Dans ce contexte délétère, le mois de mars 2019 a été marqué par des actes d’une violence extrême. On pense à Kevin, poignardé et tabassé à Drancy le 5 mars, aux deux femmes attaquées au cutter à Lyon Part-Dieu le 15 mars, mais aussi à toutes celles et tous ceux dont les agressions n’ont pas été médiatisées. 
En droit pénal français, s’en prendre à un tiers en raison de son orientation sexuelle, ou de son identité de genre, vraie ou supposée, aggrave la peine encourue par l’auteur de ces faits. C’est ce qu’on appelle une circonstance aggravante de l’infraction de violences. 

Le quantum des peines encourues par les auteurs de violences homophobes et transphobes dépend des conséquences qu’a eu l’agression sur la victime. Ces dernières se mesurent en « ITT » : Incapacité Totale de Travail. Ce vocabulaire pouvant être trompeur, il faut préciser que le fait que la victime occupe un emploi ou non n’a strictement aucune importance. Le nombre de jours d’ITT est fixé par un médecin, généralement par les unités médico-judiciaires des hôpitaux. Il n’est pas nécessaire d’avoir des séquelles physiques pour se faire délivrer des jours d’ITT : un choc psychologique peut parfaitement les justifier.  

Par exemple, les violences n’ayant entraîné aucune ITT sont habituellement punies de 750 € d’amende, alors qu’elles le sont de 3 ans de prison et de 45 000 € d’amende  si la victime a été choisie en fonction de son orientation sexuelle ou de son identité de genre, vraie ou supposée.  

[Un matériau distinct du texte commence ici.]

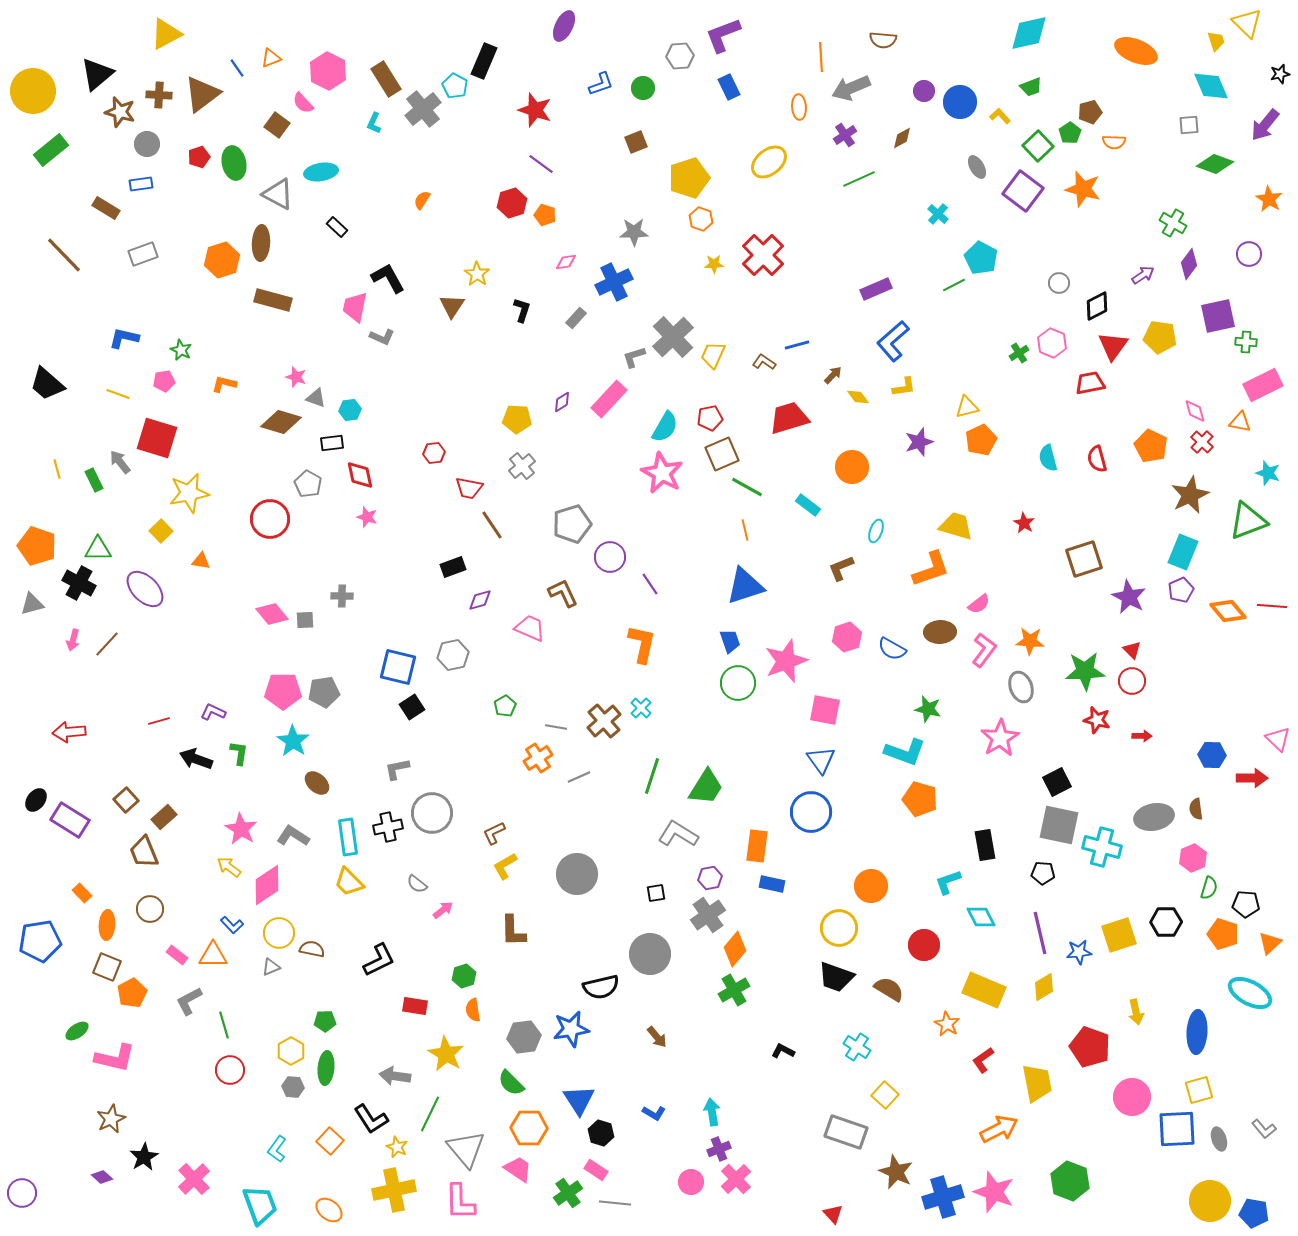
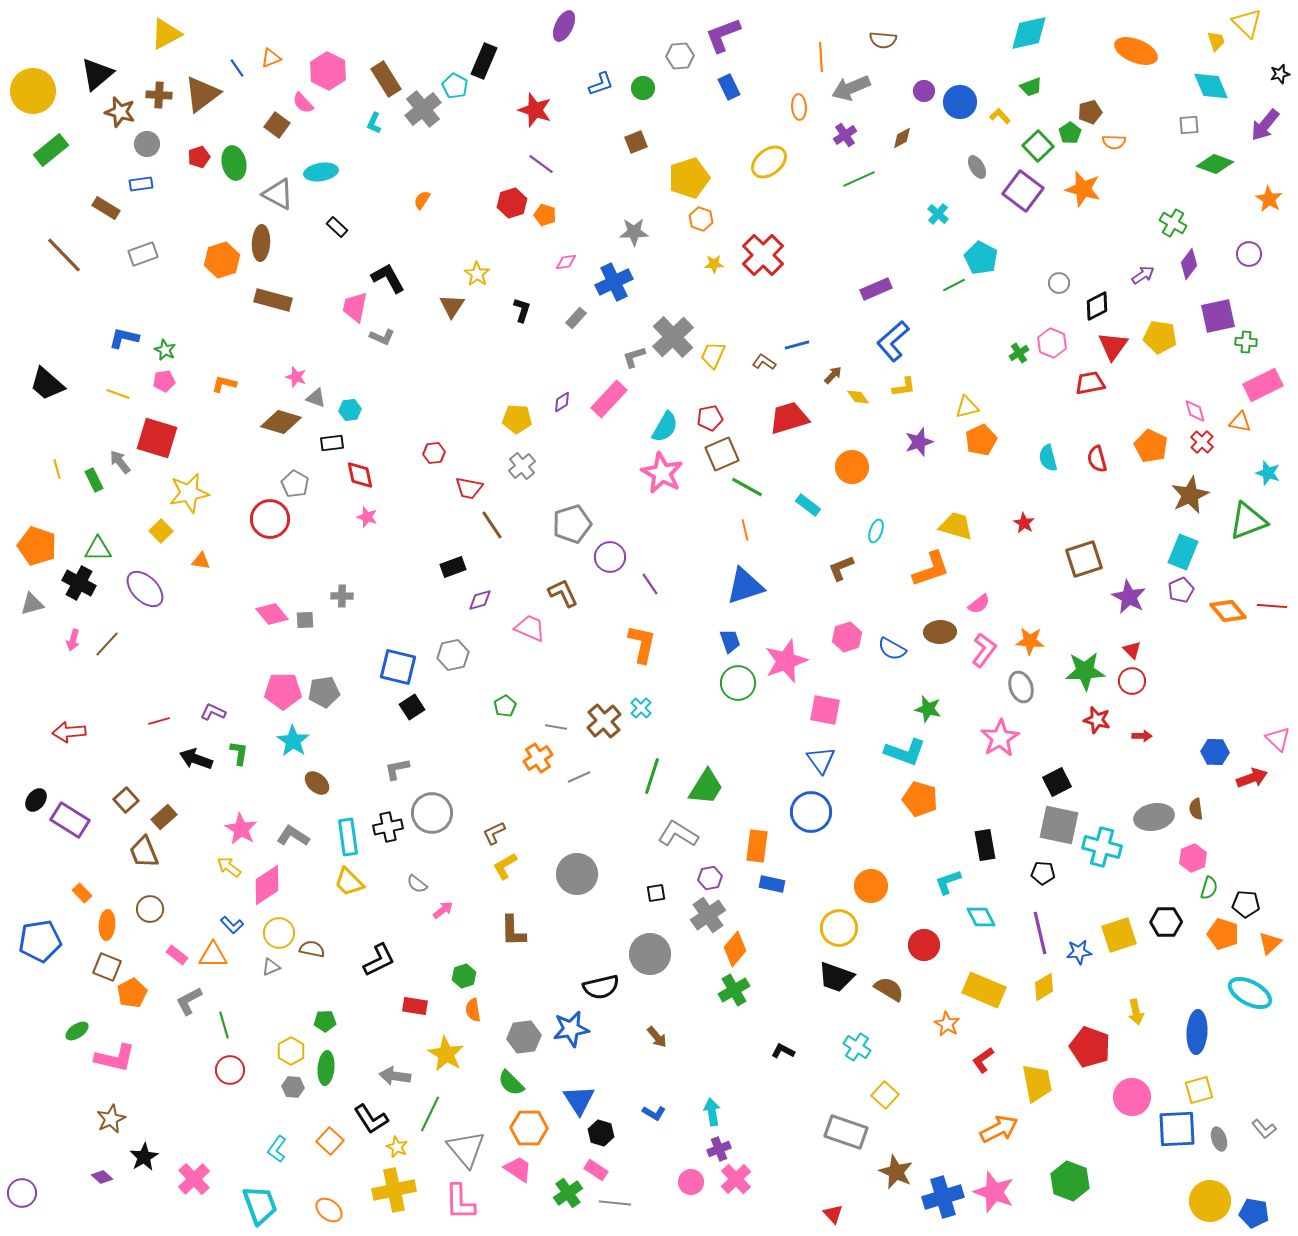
green star at (181, 350): moved 16 px left
gray pentagon at (308, 484): moved 13 px left
blue hexagon at (1212, 755): moved 3 px right, 3 px up
red arrow at (1252, 778): rotated 20 degrees counterclockwise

Néanmoins la principale difficulté est de démontrer la motivation spéciale de l’auteur des faits à s’attaquer à un public particulier. C’est la preuve de la circonstance aggravante d’homophobie et de transphobie qui fait parfois défaut. Il est très important, lorsque les victimes vont porter plainte, de donner le plus de détails démontrant la volonté particulière de l’auteur : gestes, remarques, insultes, etc. Ce n’est qu’avec ces éléments là que l’infraction de violences homophobes ou transphobes pourra être retenue.